J.B. Poline, The Brain Imaging Center - Berkeley Neuroscience
Brainspell is the first open, human-curated, classification of the neuroimaging literature. Brain imaging generates on the order of thousands of articles per year, and it is likely that a majority of these are not well-powered, leading to possible replication issues. To confirm results, a standard strategy is to perform meta-analyses using the results of similar studies to decide on the veracity of a specific result. A meta-analysis, therefore, requires gathering a collection of articles with similar protocols and co-analyzing their results. These article collections need to be manually curated by one or a few individuals, generally in the same laboratory. However, this process is faster when realized by a group of distributed curators, and the curation benefits from discussions and a consensus decision, which is most efficiently done in a distributed manner through the web. We present Brainspell-neo, an evolution of the Brainspell software initially developed by R. Toro at the Pasteur Institute. Both versions leverage the Neurosynth database  and allow users to add new articles and curate existing literature. Brainspell-neo takes three directions: 1) a more modern software architecture, 2) an extension of functionalities for the curation of collections of articles, and 3) the use of a new front-end framework.
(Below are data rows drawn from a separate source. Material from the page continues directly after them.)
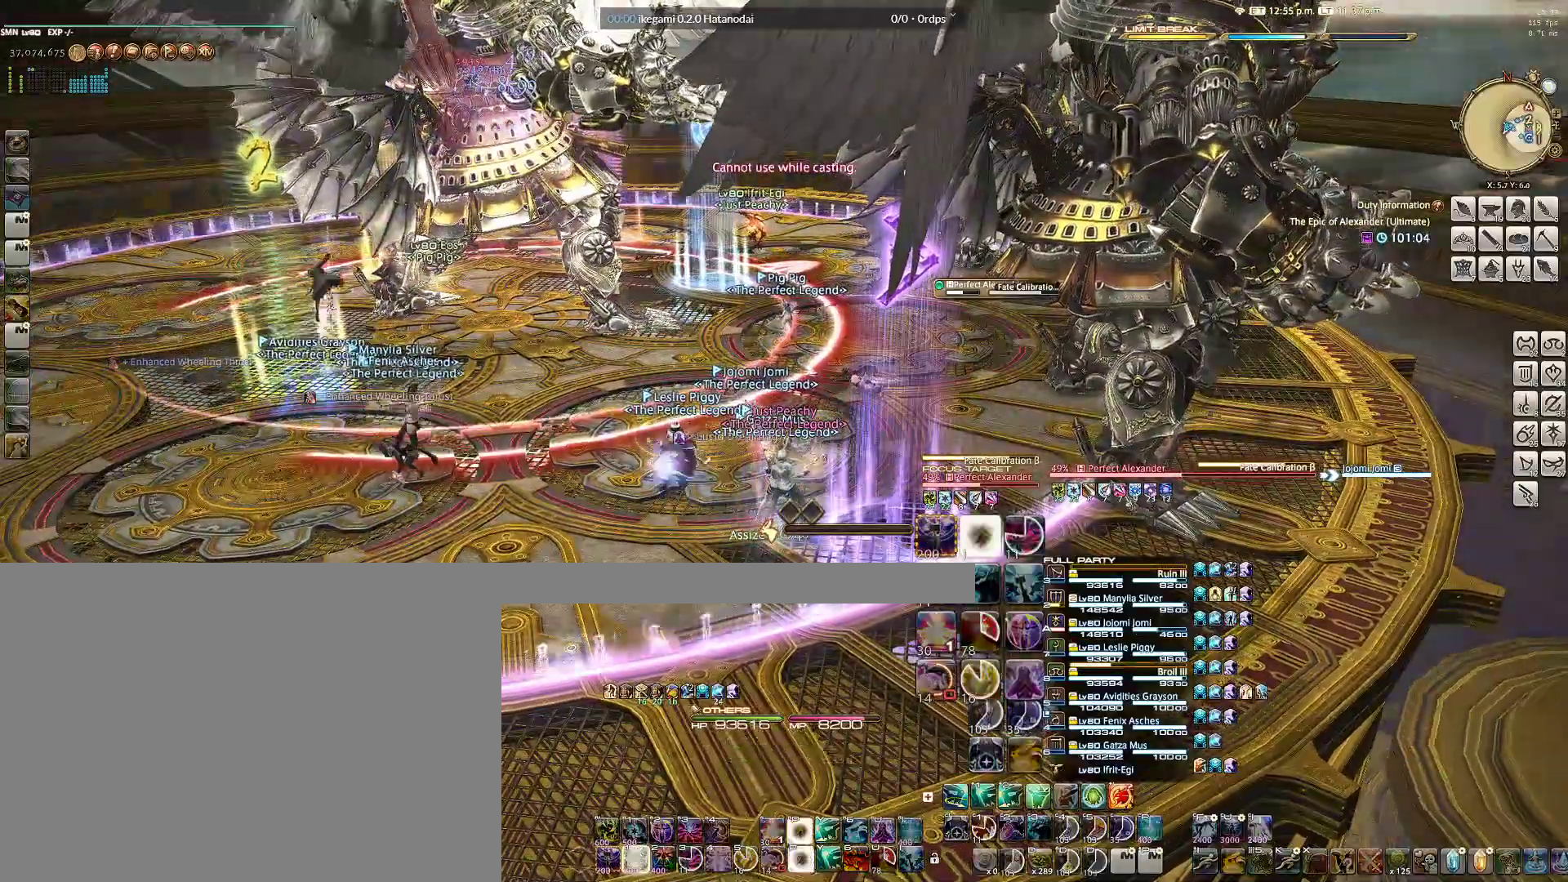
{"keys": [], "mouse": ["right"], "events": [[50, "1", "down"], [133, "1", "up"], [233, "1", "down"], [333, "1", "up"], [417, "1", "down"], [467, "1", "up"]]}
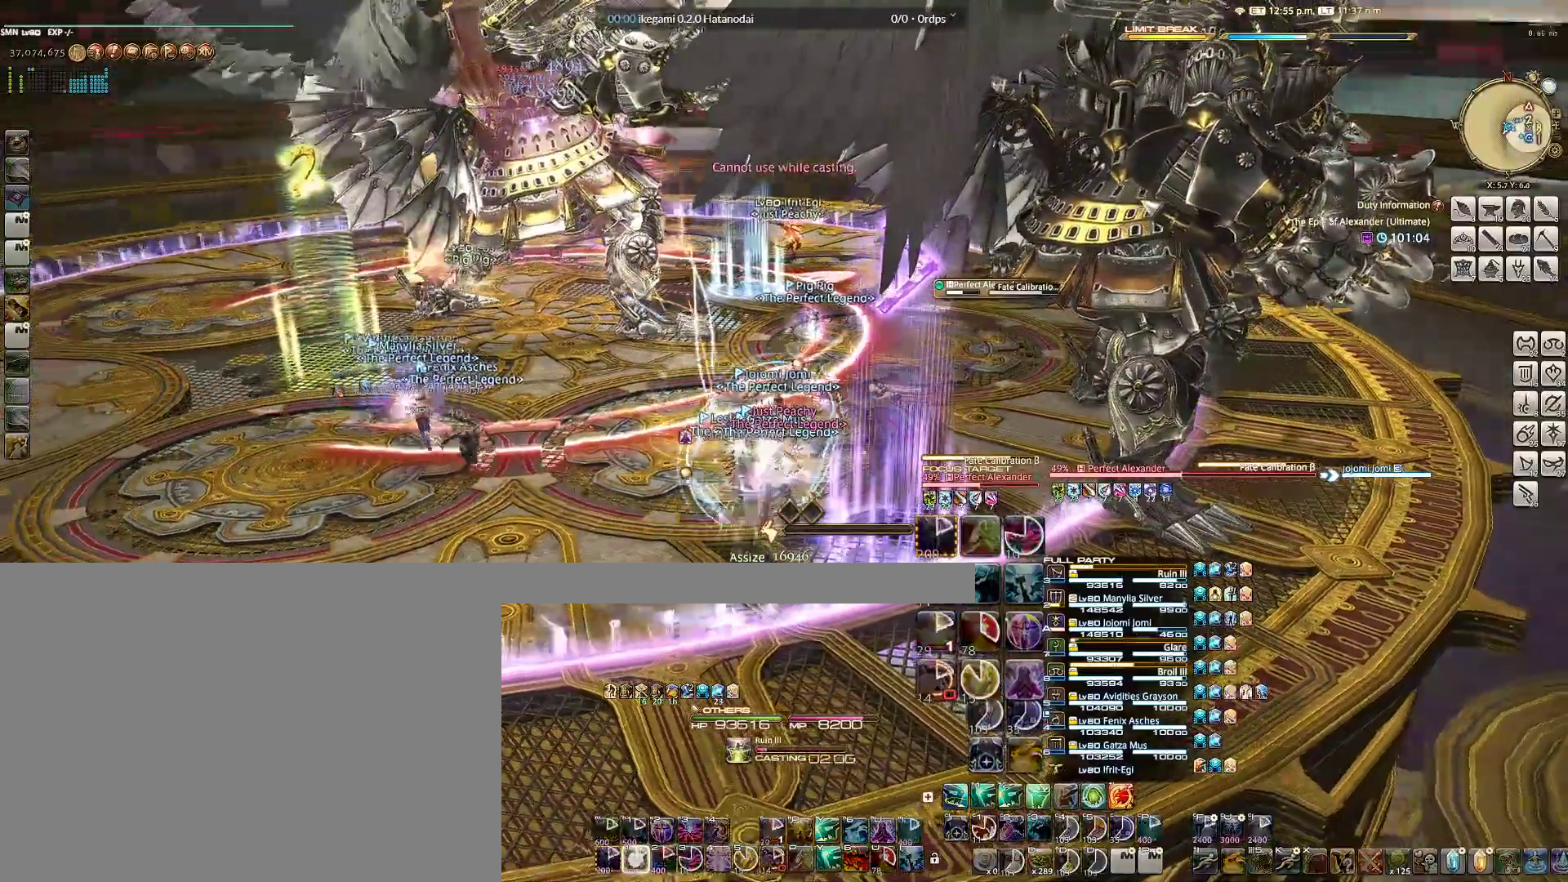
{"keys": [], "mouse": ["right"], "events": [[67, "1", "down"], [150, "1", "up"]]}
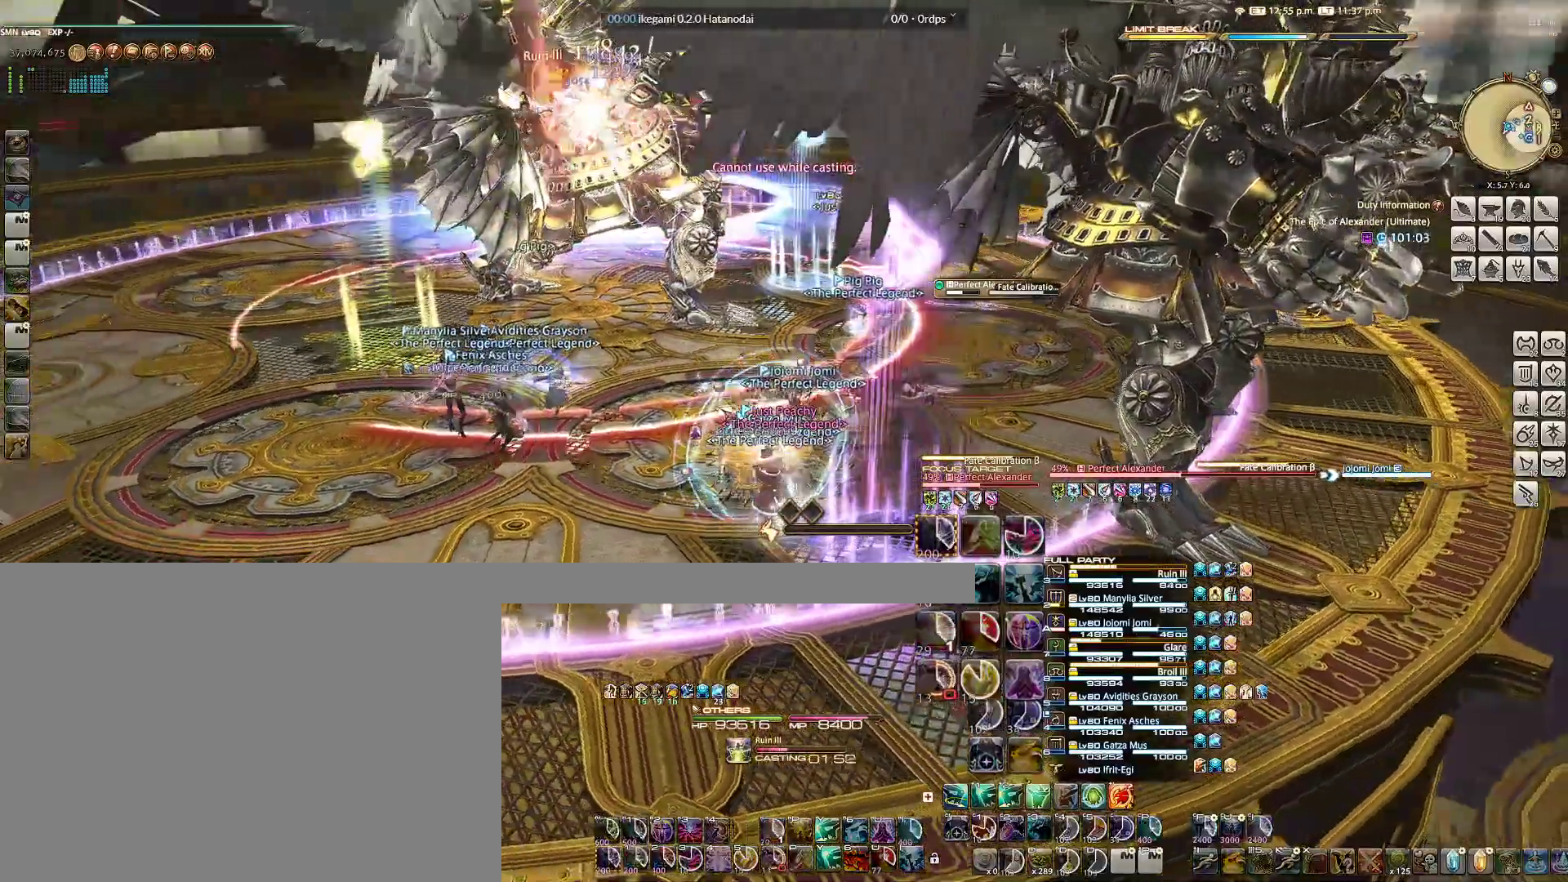
{"keys": [], "mouse": ["right"], "events": []}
View their research paper here
Mapping Alzheimer Disease with Computer Vision
Maryana Alegro / Jessica Kudlacek, UCSF Grinberg Lab
This project works with neuropathology for researching Alzheimer's disease. Although we are a neuroscience lab, our current project is actually focused on computer vision. We have a big project for mapping TAU (protein associated with Alzheimer's disease) in the whole human brain and using these maps to validate PET scan tracers (imaging TAU in a living human brain would be a huge breakthrough in AD diagnosis and many pharmaceutical companies are working on that. A big problem is those traces are usually very unspecific and bind to other proteins besides TAU). In order to do so, we have built our own brightfield microscope scanner. We are scanning entire human brain tissue that yields several Gigabytes of data. TAU segmentation is performed using Deep Learning.
MRI Brain Imaging
Maryam Vareth, UCSF Surbeck Laboratory for Advanced Imaging
Seeking students with programming skills mostly python, and some experience with CNN (Convolution Neural Network) and tensorflow platform, experience in imaging and medical images are a plus. Along with someone with less experience as long as they are interested in task of “cleaning data” first, and meanwhile gaining experiences to join the group for more heavily programming tasks
Cryptography of the Unknown Regions of Genomes
Ciera Martinez, BIDS/MCB
We are approaching this problem from a computational perspective by mapping known characteristics of DNA and doing comparative analysis across ~25 different species of Drosophila (fruit fly). The first part of the project will be data wrangling, which consists of annotating and organizing the DNA data (long strings of letters). We will then create workflows to map features onto these sequences, combine existing datasets, and with the end goal of feeding the data into machine learning algorithms to predict function in non-coding regions of DNA.